§ RECORDS TO USE:
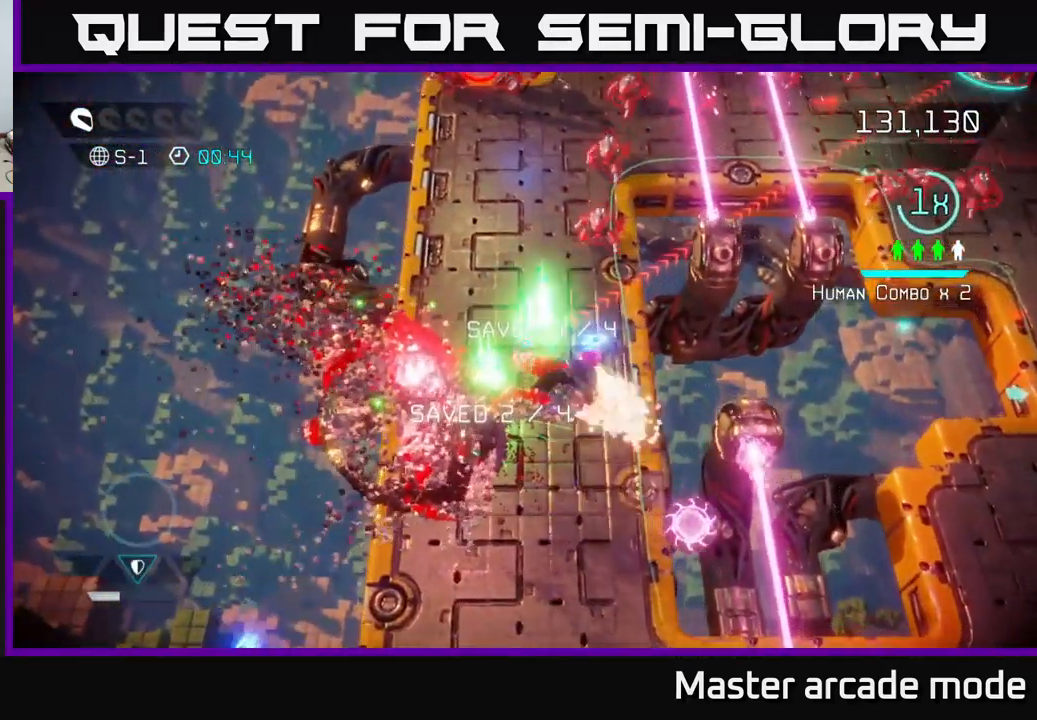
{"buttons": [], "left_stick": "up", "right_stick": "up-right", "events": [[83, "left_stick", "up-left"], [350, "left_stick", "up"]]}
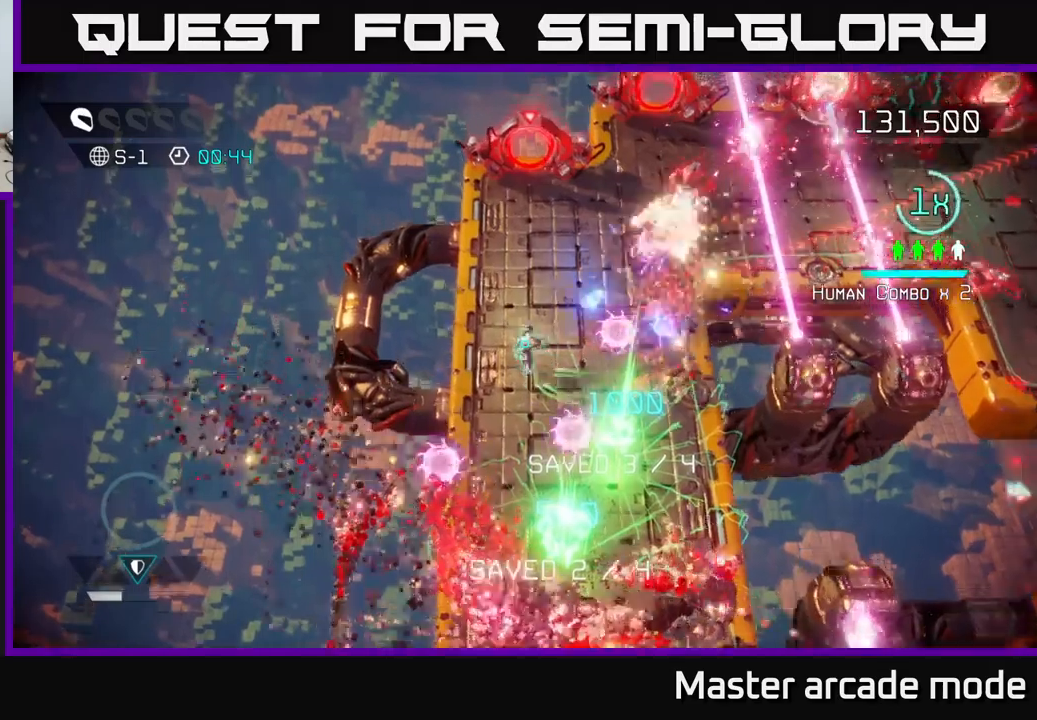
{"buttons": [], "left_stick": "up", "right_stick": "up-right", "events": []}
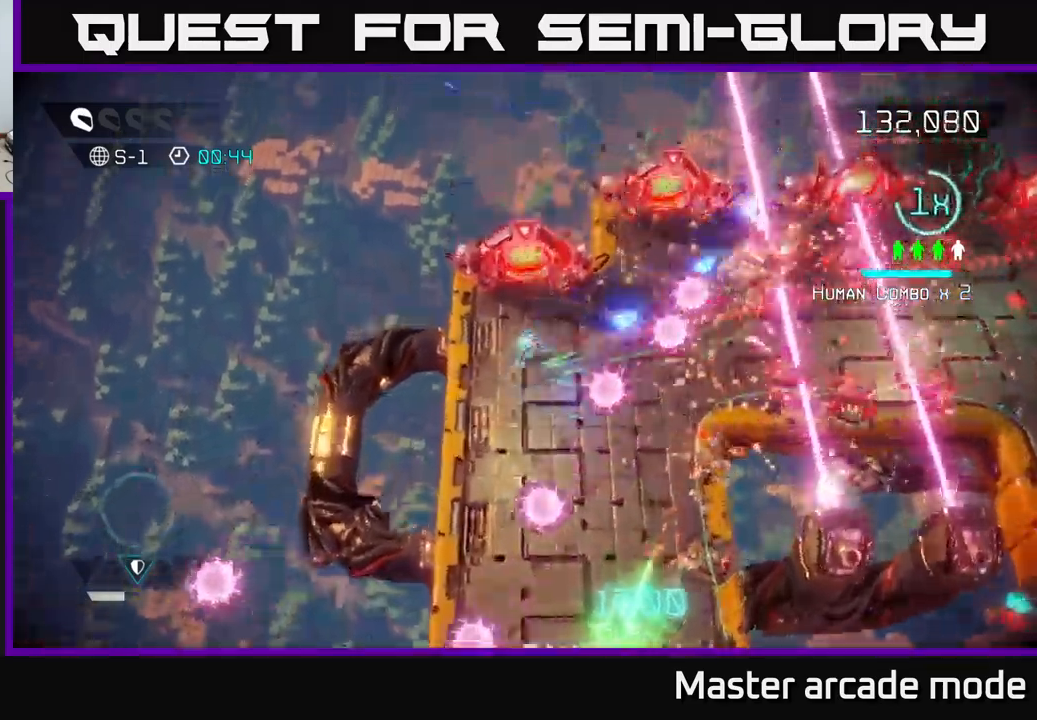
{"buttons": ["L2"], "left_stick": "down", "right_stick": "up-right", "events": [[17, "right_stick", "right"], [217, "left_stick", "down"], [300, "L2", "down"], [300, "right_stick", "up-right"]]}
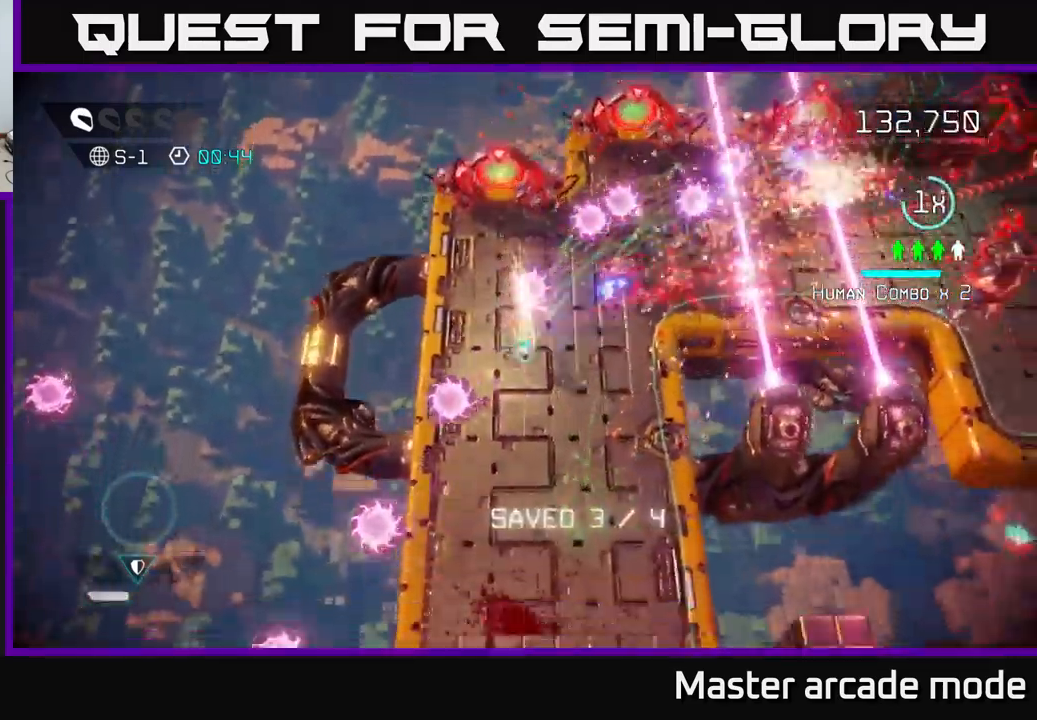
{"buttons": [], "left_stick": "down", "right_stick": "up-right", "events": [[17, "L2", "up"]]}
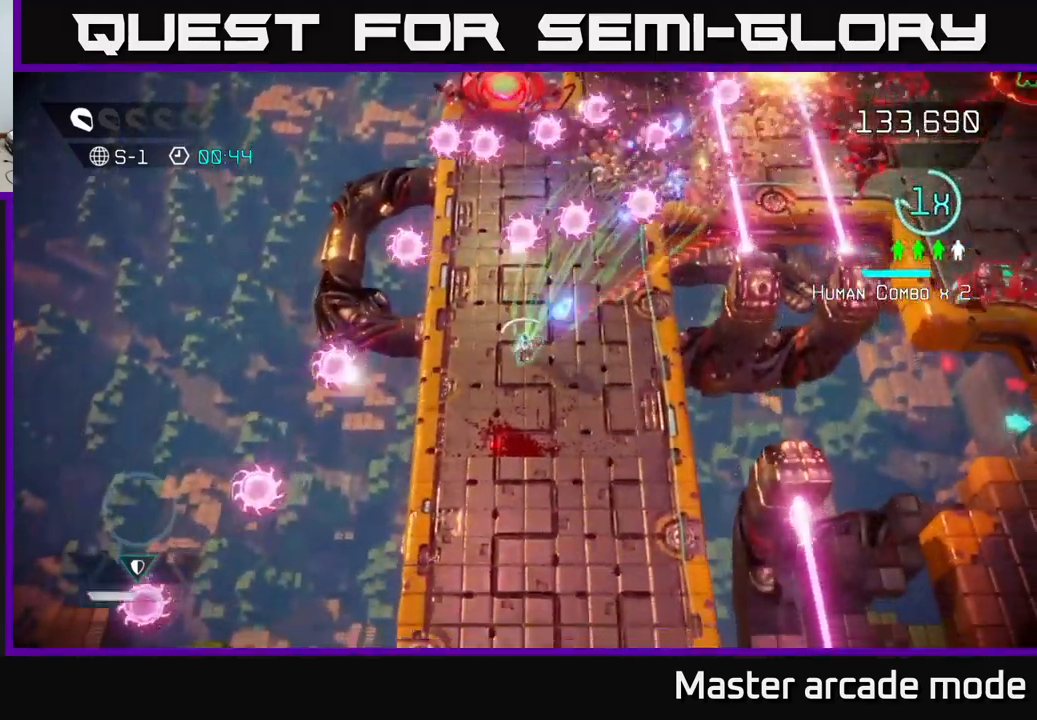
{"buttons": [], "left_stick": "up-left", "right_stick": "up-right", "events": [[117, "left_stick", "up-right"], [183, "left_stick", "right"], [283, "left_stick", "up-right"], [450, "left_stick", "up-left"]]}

==

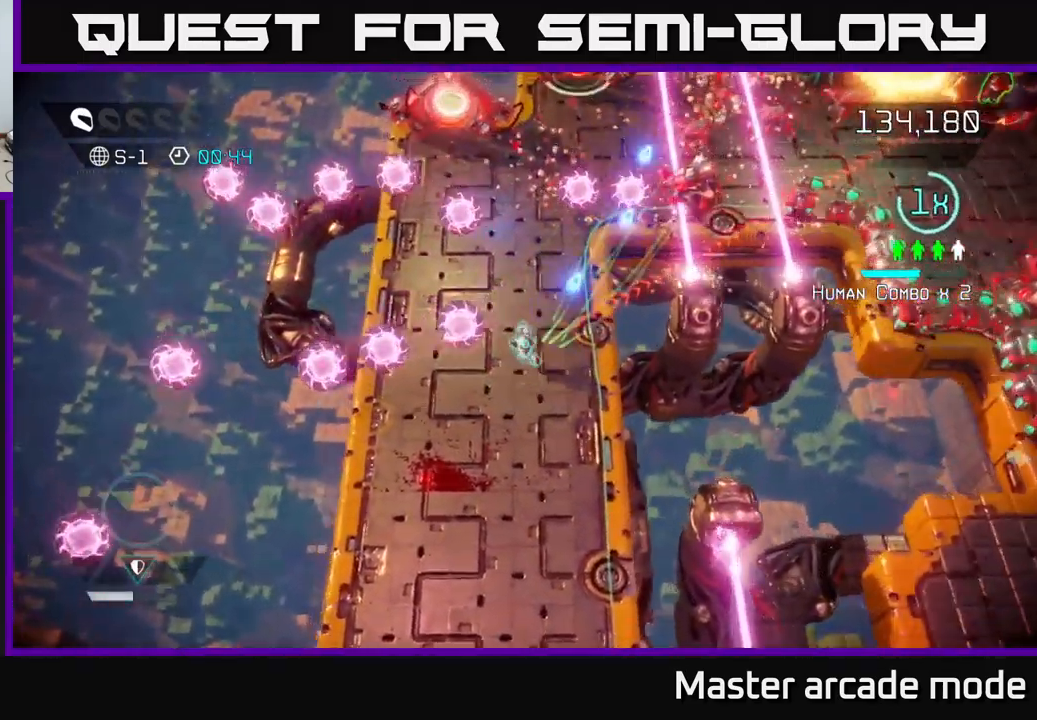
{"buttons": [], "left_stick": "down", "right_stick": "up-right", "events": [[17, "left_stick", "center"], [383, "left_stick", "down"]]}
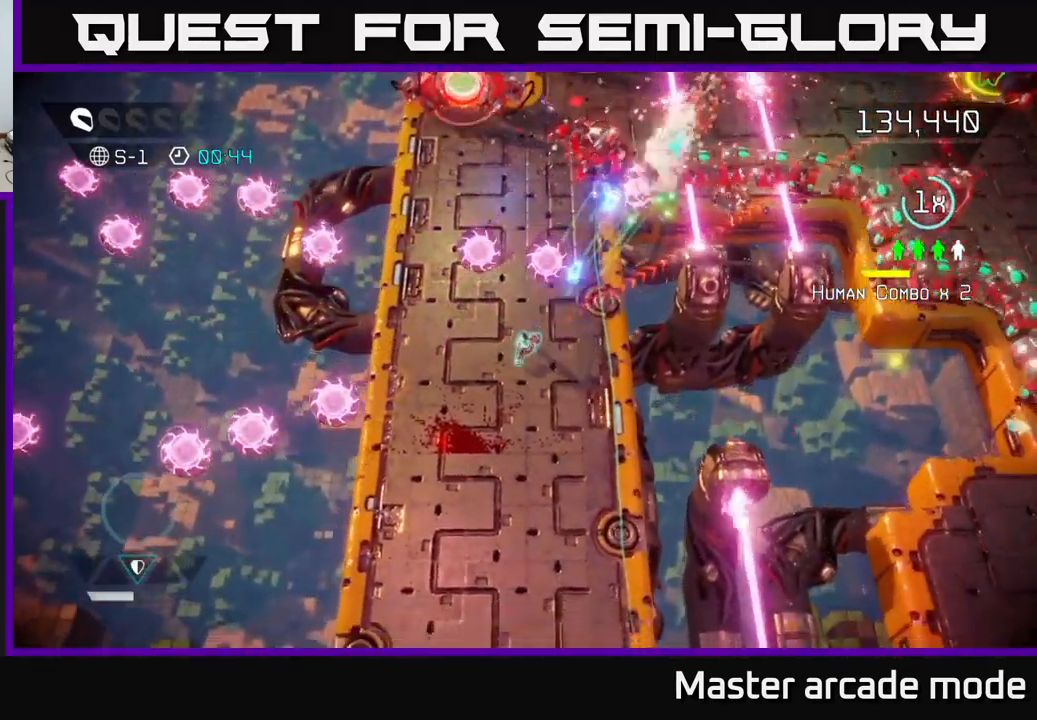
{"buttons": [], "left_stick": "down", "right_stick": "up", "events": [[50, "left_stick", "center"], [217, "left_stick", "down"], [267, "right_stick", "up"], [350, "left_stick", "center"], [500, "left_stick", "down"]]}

§ WORK ITEM: The string "down" may occur in the listing; show every line where it does.

§ OUTPUT OF THE EXERCISE:
{"buttons": ["L2"], "left_stick": "down", "right_stick": "up-right", "events": [[17, "right_stick", "right"], [217, "left_stick", "down"], [300, "L2", "down"], [300, "right_stick", "up-right"]]}
{"buttons": [], "left_stick": "down", "right_stick": "up-right", "events": [[17, "L2", "up"]]}
{"buttons": [], "left_stick": "down", "right_stick": "up-right", "events": [[17, "left_stick", "center"], [383, "left_stick", "down"]]}
{"buttons": [], "left_stick": "down", "right_stick": "up", "events": [[50, "left_stick", "center"], [217, "left_stick", "down"], [267, "right_stick", "up"], [350, "left_stick", "center"], [500, "left_stick", "down"]]}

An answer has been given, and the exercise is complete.